● Passage provided:
________________
Societies at UCL, LSE, Queen Mary's, SOAS, KCL, Cardiff and Kingston University are all submitting emergency motions to their student unions over the next week urging them to make a stand against the bill. LSE 's student Islamic Society has been urging members and supporters to visit www.stopthebill.co.uk to sign a nationwide petition. They have also successfully gathered more than 350 signatures for an emergency motion to be passed condemning the legislation.
LSE student union general secretary Nora Buckley-Irvine told us: "The bill will change the nature of university indefinitely. Requiring universities to monitor their students and report them to the police, without their knowledge or consent, on the basis that they may be ‘at risk’ of radicalisation, is both arbitrary and Orwellian.
"If this bill passes, we will see our universities becoming the apparatus of the police and the state. It’s a disgrace."
She described the university's protest action as "historic", showing "how pressing an issue the [government's] PREVENT agenda is to students, and particularly our Muslim students, who are undeniably targeted in this by Theresa May.”
A group of vice chancellors from universities including Portsmouth, Essex, Winchester and Regent's University, wrote to The Times to express their "profound concern" about the bill's "consequences for UK universities...concerning freedom of speech and academic freedom".
They said universities are already supporting the PREVENT Strategy but that new enforcement could easily be 'counterproductive, causing mistrust and alienation."
________________
● Dataset excerpt:
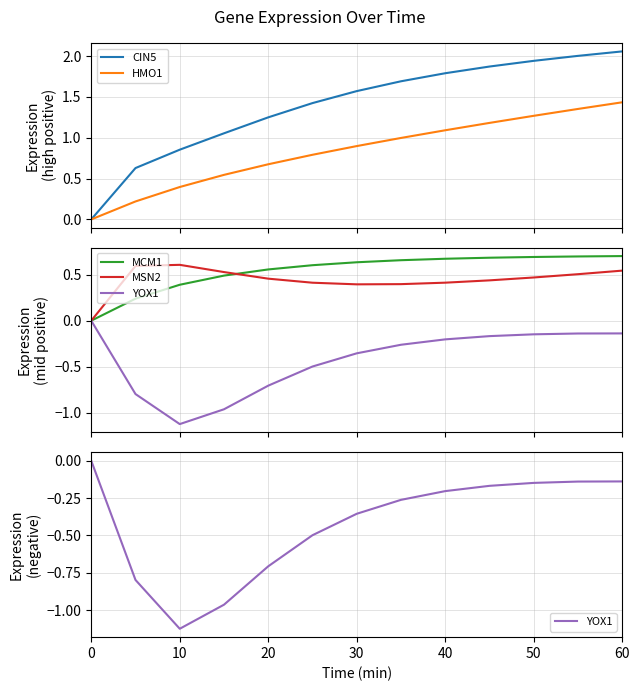

Does the chart display data point markers on the line(s)?

No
________________
From the passage on student opposition to the bill, pull out the stretch that begins at the words "Societies at UCL, LSE, Queen" and stops after "condemning the legislation.".

● Solution to this exercise:
Societies at UCL, LSE, Queen Mary's, SOAS, KCL, Cardiff and Kingston University are all submitting emergency motions to their student unions over the next week urging them to make a stand against the bill. LSE 's student Islamic Society has been urging members and supporters to visit www.stopthebill.co.uk to sign a nationwide petition. They have also successfully gathered more than 350 signatures for an emergency motion to be passed condemning the legislation.